Where modernist theory decreed that function should be the only guiding principle behind the design of a building, Venturi argued that deliberate ambiguity and contradiction were preferable: ‘‘I am for messy vitality over obvious unity.’’
To Mies van der Rohe’s famous aphorism ‘‘Less is more’’, Venturi retorted: ‘‘Less is a bore’’; and he proceeded to build a classically inspired house for his mother, the Vanna Venturi House in Pennsylvania. The house, incorporating a gabled roof that culminates in a deep slit instead of the more conventional peak, was revolutionary for its time, but has come to be regarded as a post-modern classic. Architects weary of the grey, rectilinear aesthetic of the 1960s breathed a sigh of relief.
In fact, Venturi later regretted his riff on van der Rohe, a Modernist he much admired, and claimed the message of Complexity and Contradiction had been misunderstood. His point had been that architects should learn from Borromini, Michelangelo and Vanbrugh, not simply copy them.
The post-modern ‘‘followers’’ of Venturi often lacked his wit and erudition.

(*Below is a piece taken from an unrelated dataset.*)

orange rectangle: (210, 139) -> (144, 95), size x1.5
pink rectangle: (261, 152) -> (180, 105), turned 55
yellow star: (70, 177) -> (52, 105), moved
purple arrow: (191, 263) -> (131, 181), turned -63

As a result, he was blamed for the theme-park style cityscape, full of high-rises in pastel colours and adorned with ‘‘ironic’’ historical references – pediments, gables, arches and the like – a style described by Jack Pringle, past president of the Royal Institute of British Architects, as ‘‘trite dolls-house architecture’’.
Venturi himself supported the objections to much of what passes as ‘‘post-modern’’, claiming that he often felt ‘‘more comfortable with my critics than with those who have agreed with me’’. In 2004 he declared: ‘‘I am not a post-modernist, and I have never been a post-modernist.’’
The National Gallery’s Sainsbury Wing remains the Venturis’ most controversial work, partly because, in replacing the competition-winner – killed off after Prince Charles’ notorious intervention in 1986 – the whole debacle became a flashpoint in the bunfight between the conservative and
Robert Venturi Architect b June 25, 1925 d September 18, 2018
modernist factions that passed for architectural debate at the time.
When the new wing finally opened in 1991, it received a vicious critical roasting from architects and their allies in the press, and was variously described as ‘‘a monstrous failure’’, ‘‘a camp joke’’, ‘‘picturesque mediocre slime’’ and a ‘‘vulgar American piece of post-modern mannerist pastiche’’.
For a time Venturi seemed to have achieved the impossible – offending both sides of the debate.
Nevertheless, for the most part the public, and indeed many critics, loved the new wing – and this year it was grade 1 listed. Importantly (and in contrast to some other recent gallery designs), behind the facade there was a functioning building whose galleries showed up the early Italian Renaissance paintings, for which they were mainly designed, beautifully.
The Venturis, however, bruised by the critical drubbing they had received, went home to Philadelphia and did not return.
The son of an Italian-american wholesale fruit merchant, Robert Charles Venturi was born in Philadelphia. Brought up as a Quaker, he registered as a conscientious objector during World War II.
Inspired by his parents’ love of old buildings, he entered Princeton to study architecture. He completed his studies at the American Academy in Rome, and it was here that his ideas about architecture began to take shape. He described the city as ‘‘architectural heaven’’ and would cite Italian Renaissance architecture as the greatest influence on his thinking.
In the 1960s he taught at the University of Pennsylvania, rising to become associate professor of architecture. It was here that he met Denise Scott Brown. They married in 1967 and she joined her husband’s practice the same year.